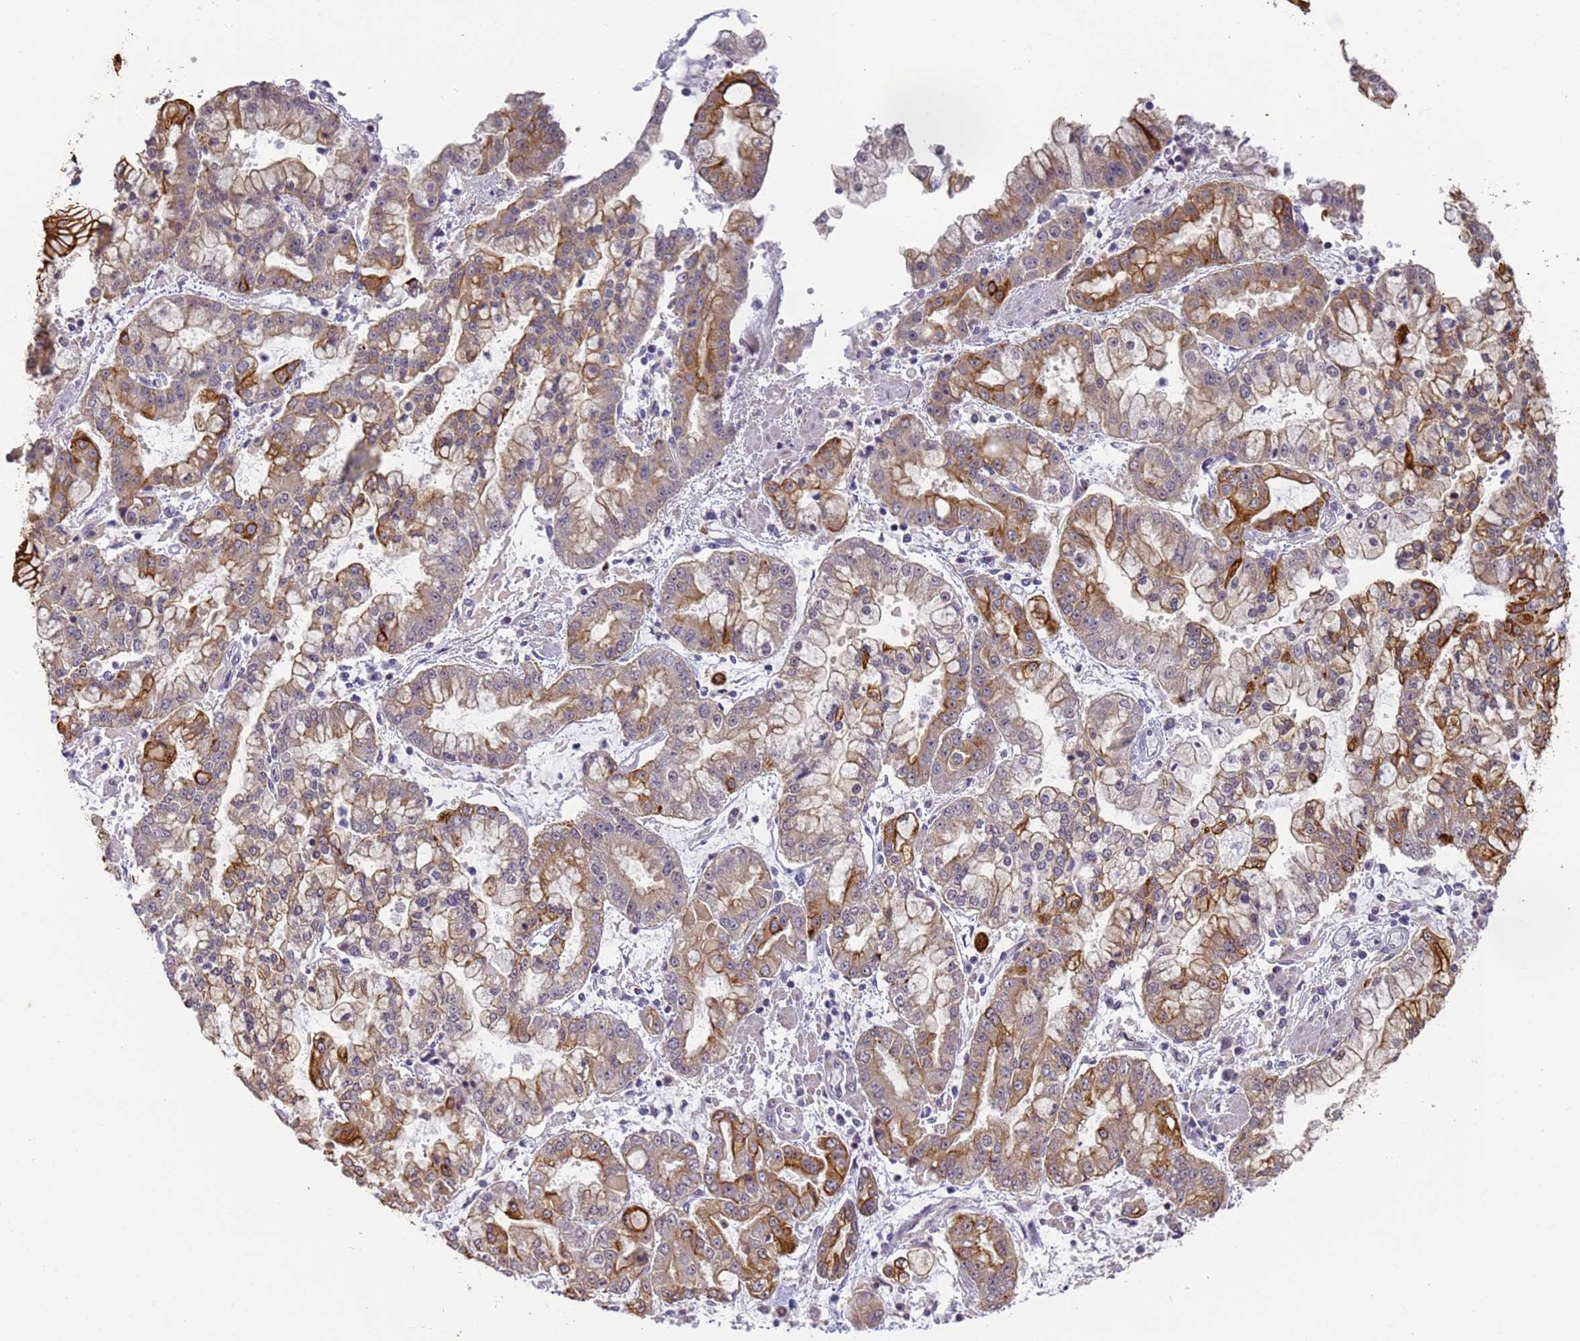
{"staining": {"intensity": "moderate", "quantity": "25%-75%", "location": "cytoplasmic/membranous"}, "tissue": "stomach cancer", "cell_type": "Tumor cells", "image_type": "cancer", "snomed": [{"axis": "morphology", "description": "Adenocarcinoma, NOS"}, {"axis": "topography", "description": "Stomach"}], "caption": "Immunohistochemical staining of human adenocarcinoma (stomach) exhibits medium levels of moderate cytoplasmic/membranous protein positivity in approximately 25%-75% of tumor cells.", "gene": "VWA3A", "patient": {"sex": "male", "age": 76}}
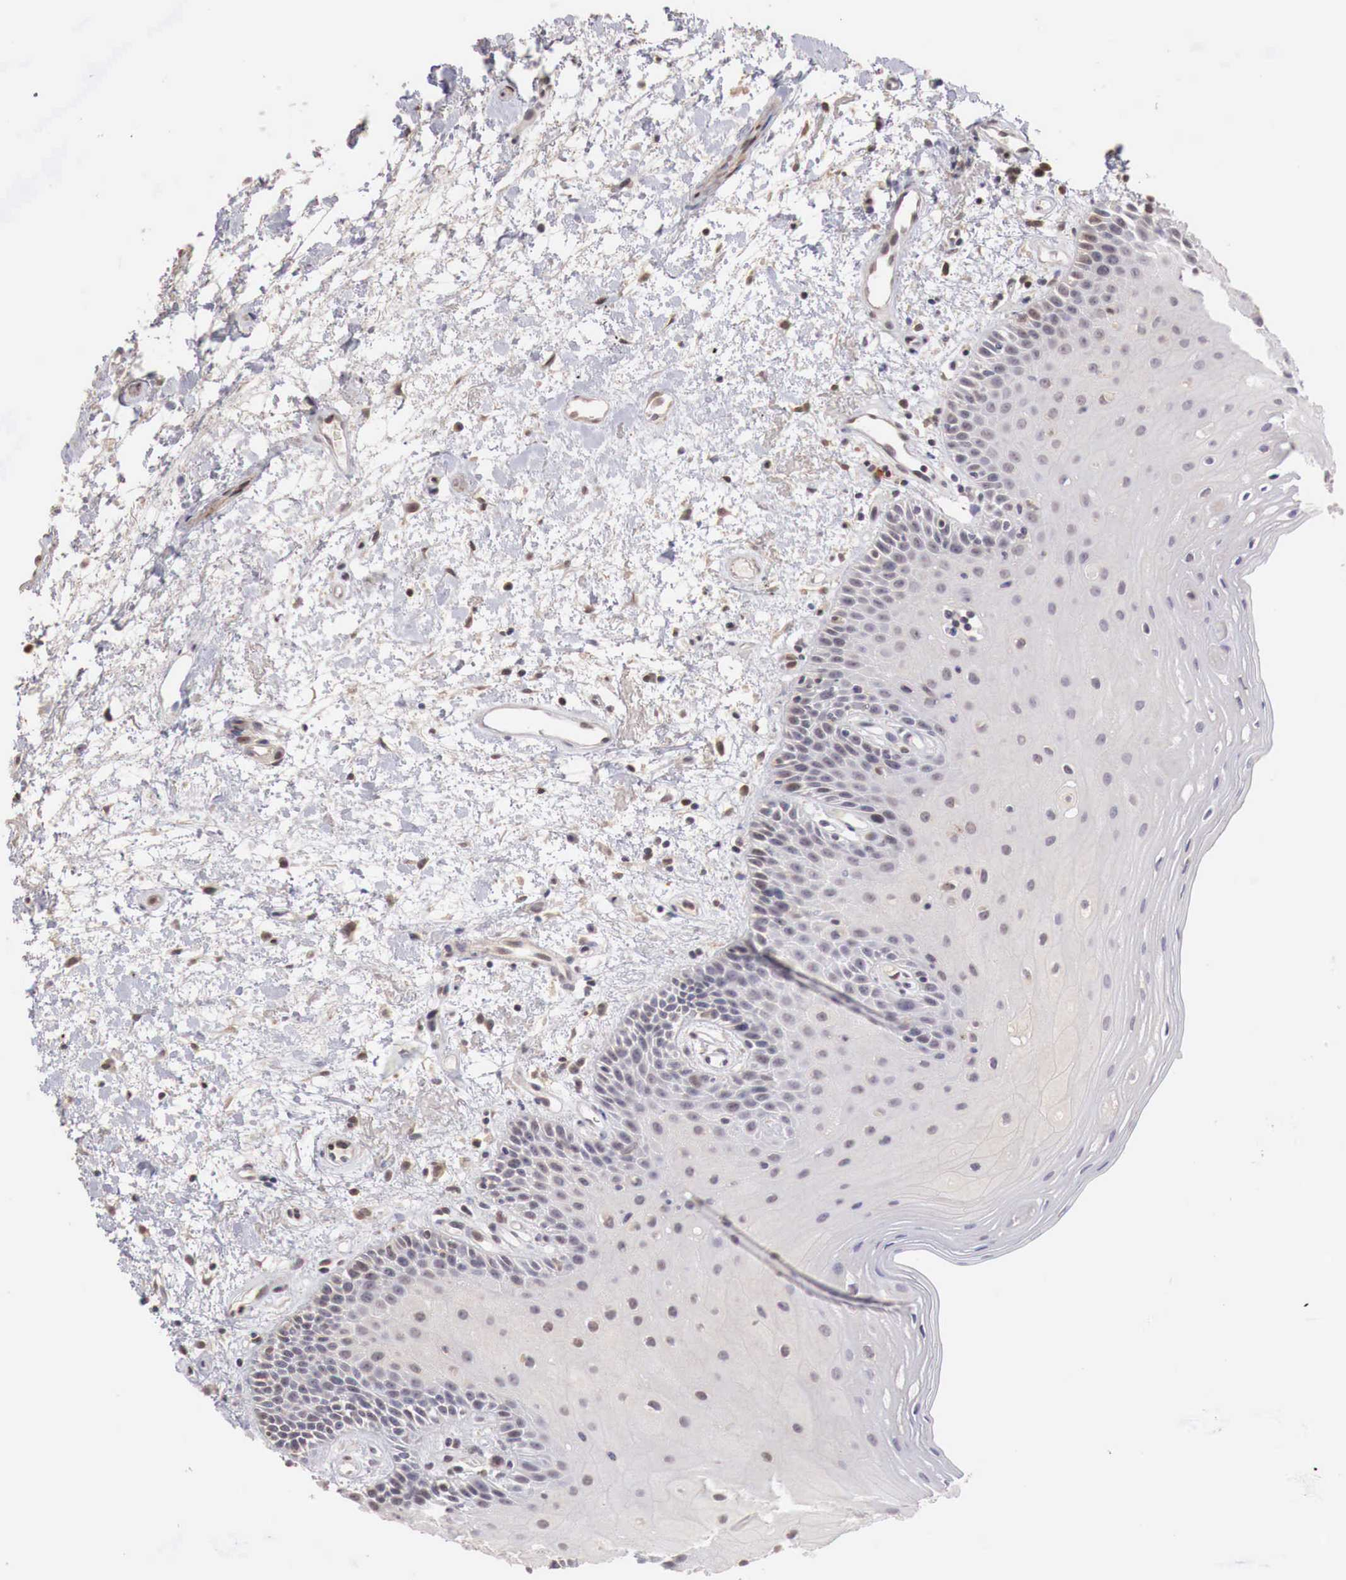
{"staining": {"intensity": "negative", "quantity": "none", "location": "none"}, "tissue": "oral mucosa", "cell_type": "Squamous epithelial cells", "image_type": "normal", "snomed": [{"axis": "morphology", "description": "Normal tissue, NOS"}, {"axis": "topography", "description": "Oral tissue"}], "caption": "Oral mucosa was stained to show a protein in brown. There is no significant expression in squamous epithelial cells. The staining was performed using DAB (3,3'-diaminobenzidine) to visualize the protein expression in brown, while the nuclei were stained in blue with hematoxylin (Magnification: 20x).", "gene": "TBC1D9", "patient": {"sex": "female", "age": 79}}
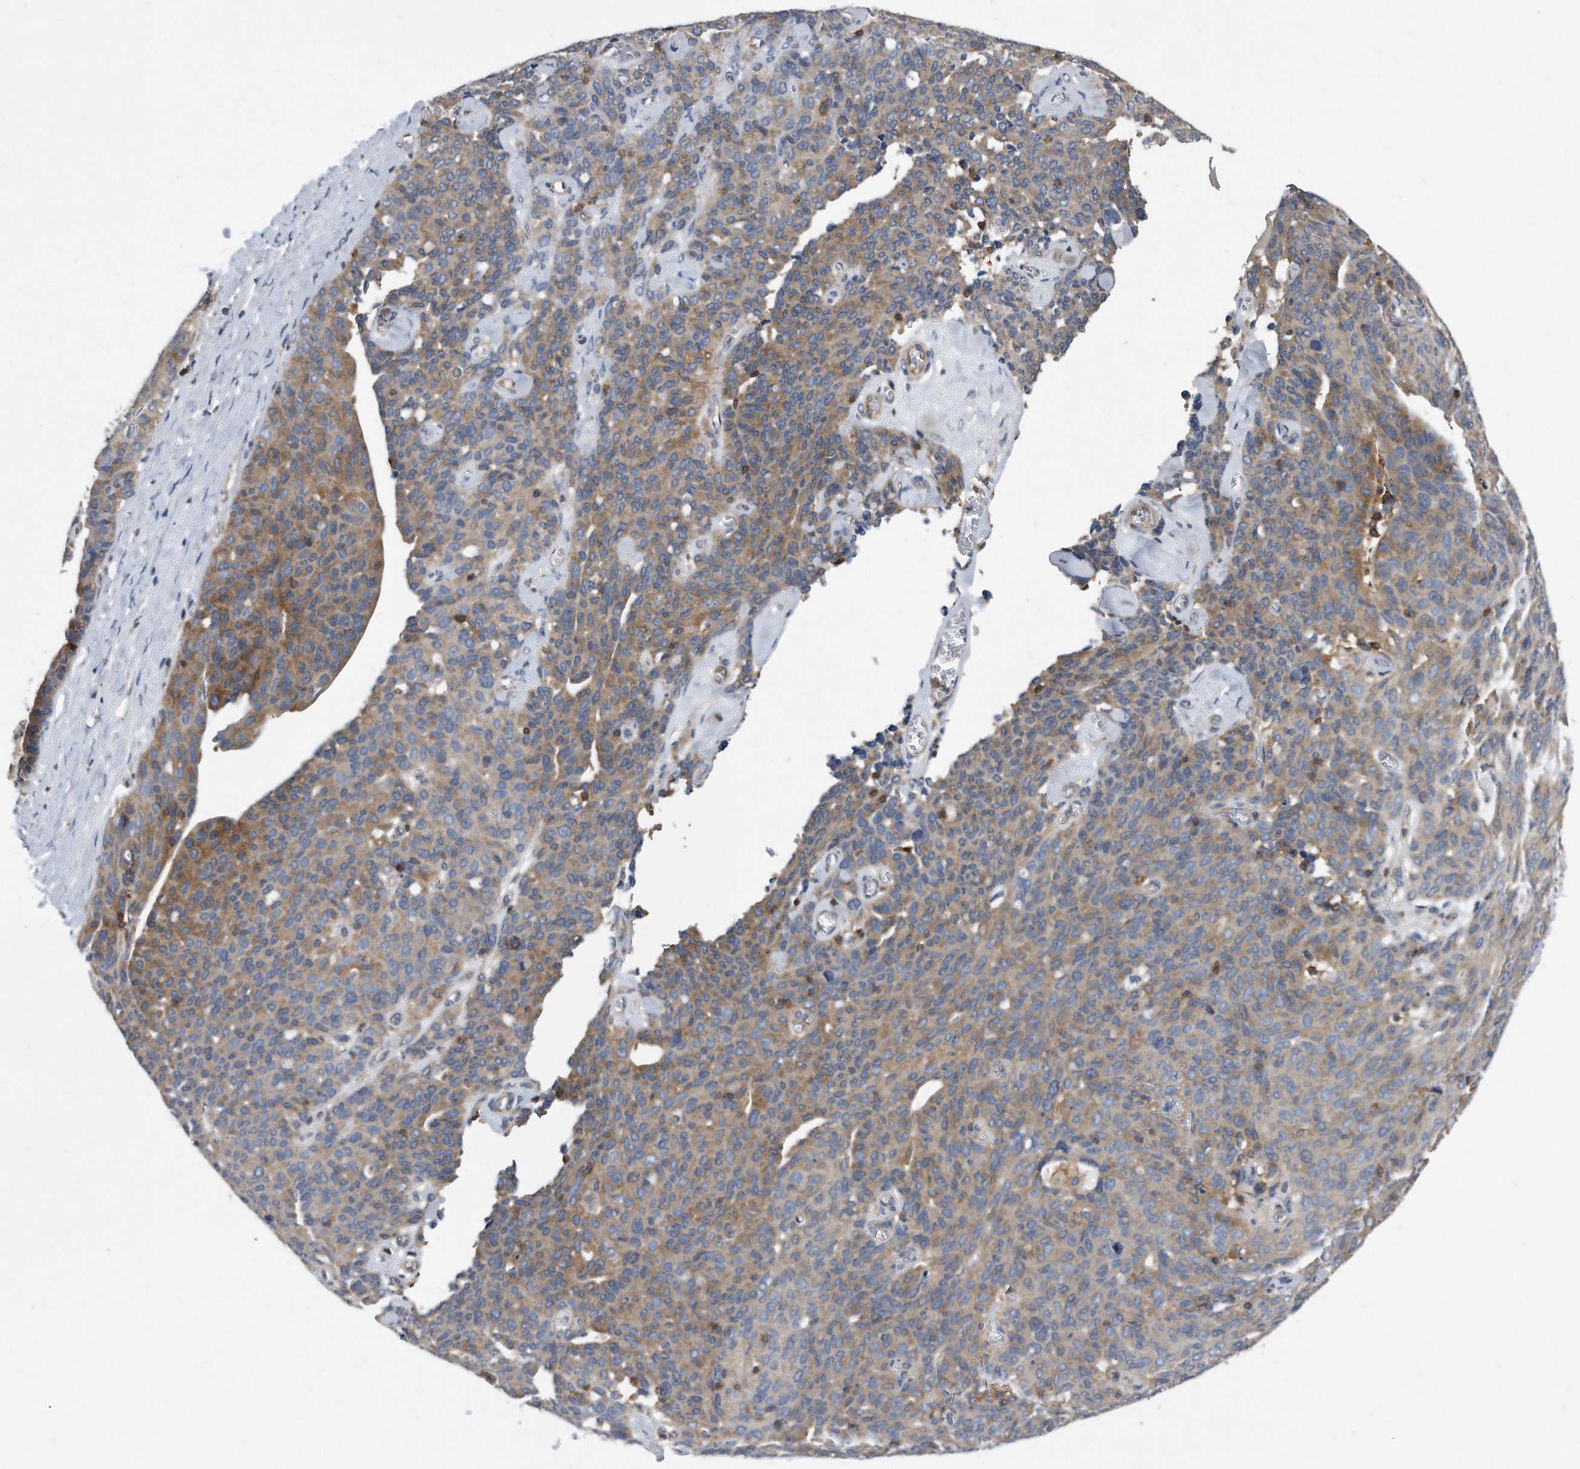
{"staining": {"intensity": "weak", "quantity": "<25%", "location": "cytoplasmic/membranous"}, "tissue": "ovarian cancer", "cell_type": "Tumor cells", "image_type": "cancer", "snomed": [{"axis": "morphology", "description": "Carcinoma, endometroid"}, {"axis": "topography", "description": "Ovary"}], "caption": "Immunohistochemistry (IHC) histopathology image of ovarian cancer stained for a protein (brown), which reveals no positivity in tumor cells.", "gene": "ATG5", "patient": {"sex": "female", "age": 60}}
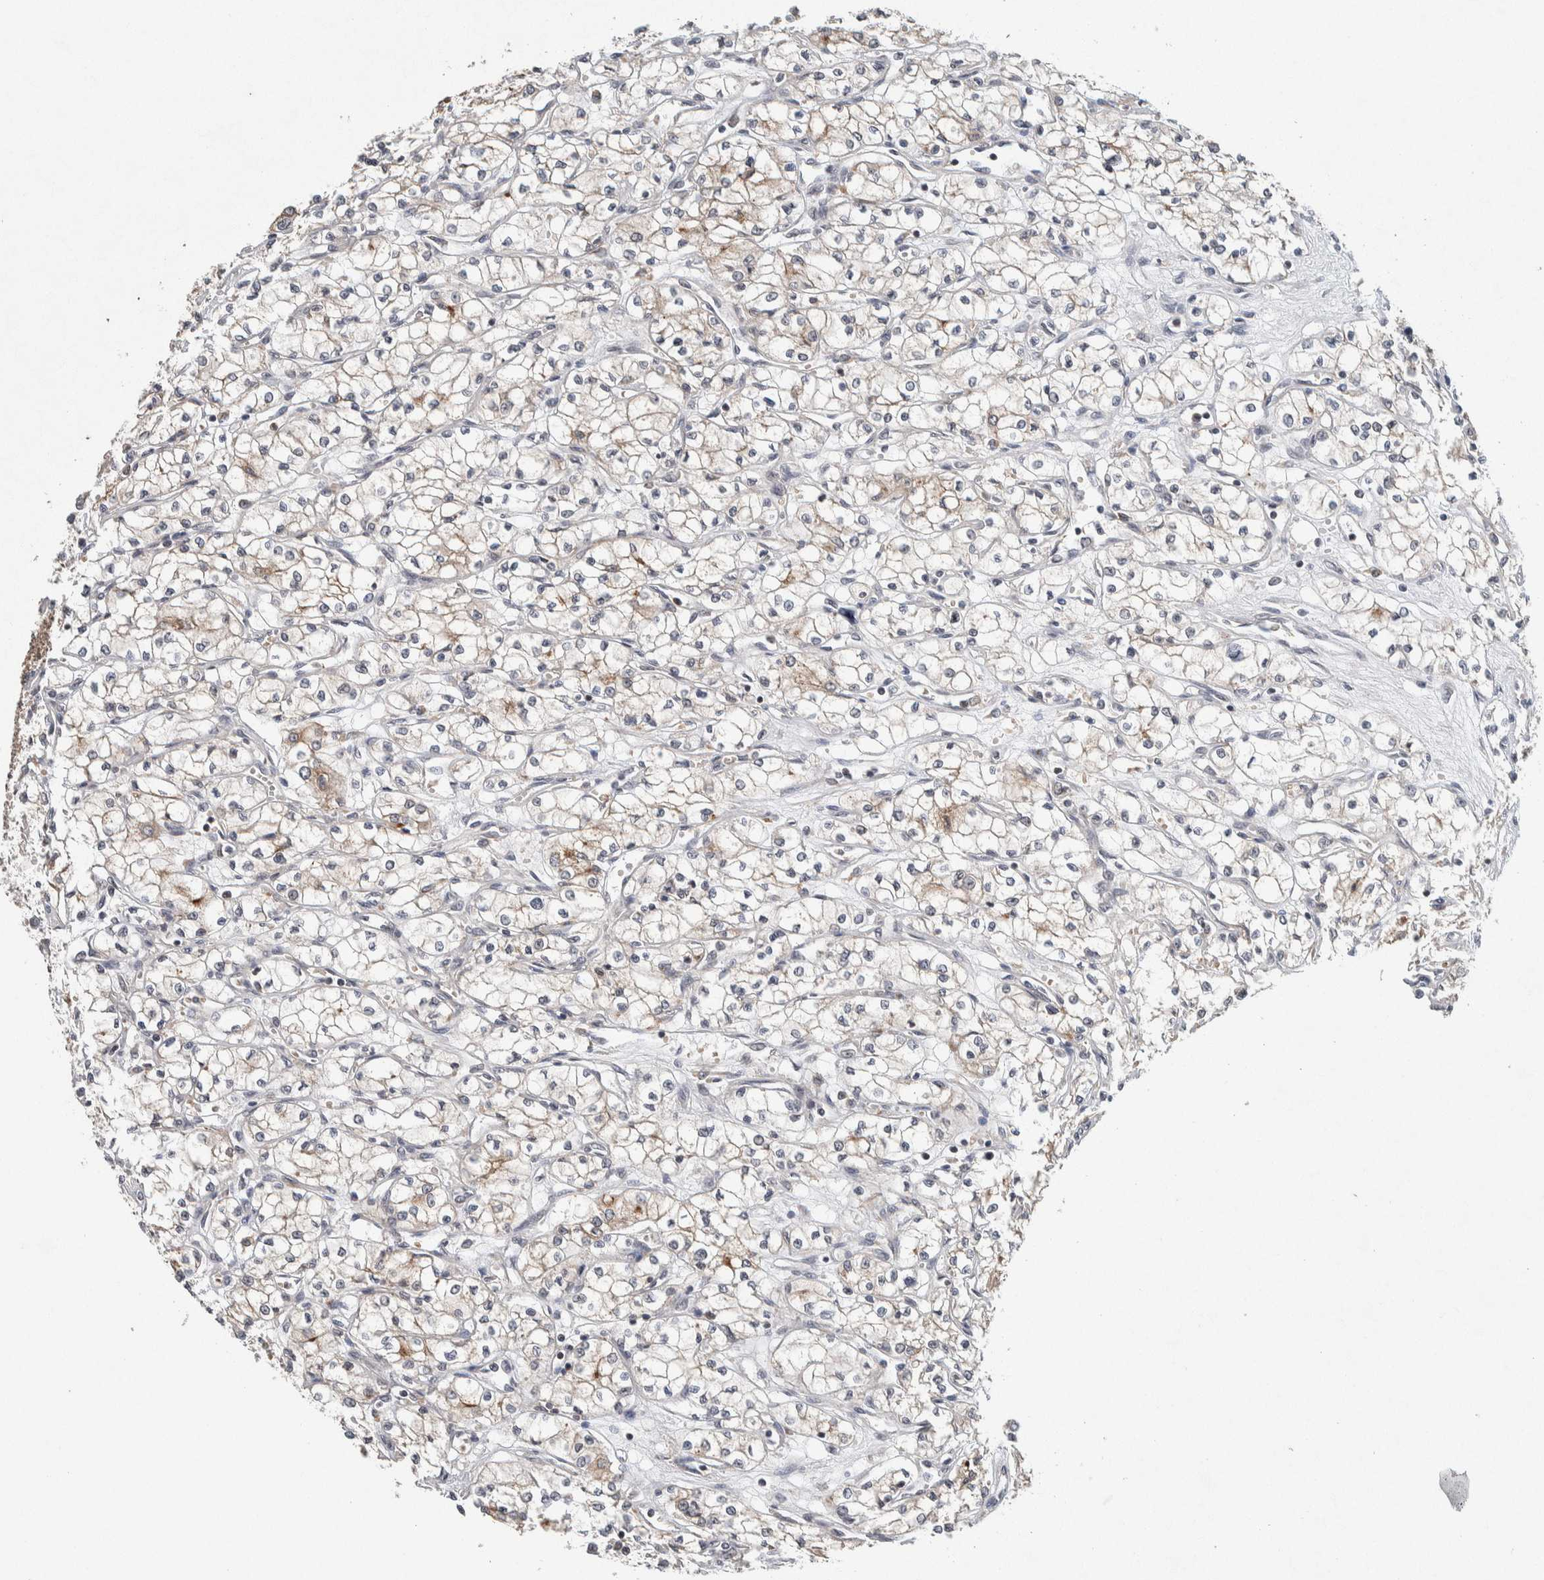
{"staining": {"intensity": "weak", "quantity": "25%-75%", "location": "cytoplasmic/membranous"}, "tissue": "renal cancer", "cell_type": "Tumor cells", "image_type": "cancer", "snomed": [{"axis": "morphology", "description": "Normal tissue, NOS"}, {"axis": "morphology", "description": "Adenocarcinoma, NOS"}, {"axis": "topography", "description": "Kidney"}], "caption": "This is an image of immunohistochemistry staining of renal cancer (adenocarcinoma), which shows weak expression in the cytoplasmic/membranous of tumor cells.", "gene": "KCNK1", "patient": {"sex": "male", "age": 59}}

§ The problem
Pictures do not belong in the answer. Return the lines above starting at the one with "mucosa was stained" and ending at the one with "(IHC) histopathology image", both kept, exactly.

§ Result of this task
{"staining": {"intensity": "negative", "quantity": "none", "location": "none"}, "tissue": "oral mucosa", "cell_type": "Squamous epithelial cells", "image_type": "normal", "snomed": [{"axis": "morphology", "description": "Normal tissue, NOS"}, {"axis": "topography", "description": "Oral tissue"}], "caption": "Oral mucosa was stained to show a protein in brown. There is no significant expression in squamous epithelial cells. The staining was performed using DAB (3,3'-diaminobenzidine) to visualize the protein expression in brown, while the nuclei were stained in blue with hematoxylin (Magnification: 20x).", "gene": "TBC1D9", "patient": {"sex": "female", "age": 79}}
{"staining": {"intensity": "weak", "quantity": "<25%", "location": "cytoplasmic/membranous"}, "tissue": "ovarian cancer", "cell_type": "Tumor cells", "image_type": "cancer", "snomed": [{"axis": "morphology", "description": "Carcinoma, endometroid"}, {"axis": "topography", "description": "Ovary"}], "caption": "Immunohistochemistry (IHC) histopathology image of ovarian cancer stained for a protein (brown), which reveals no positivity in tumor cells.", "gene": "ATG5", "patient": {"sex": "female", "age": 60}}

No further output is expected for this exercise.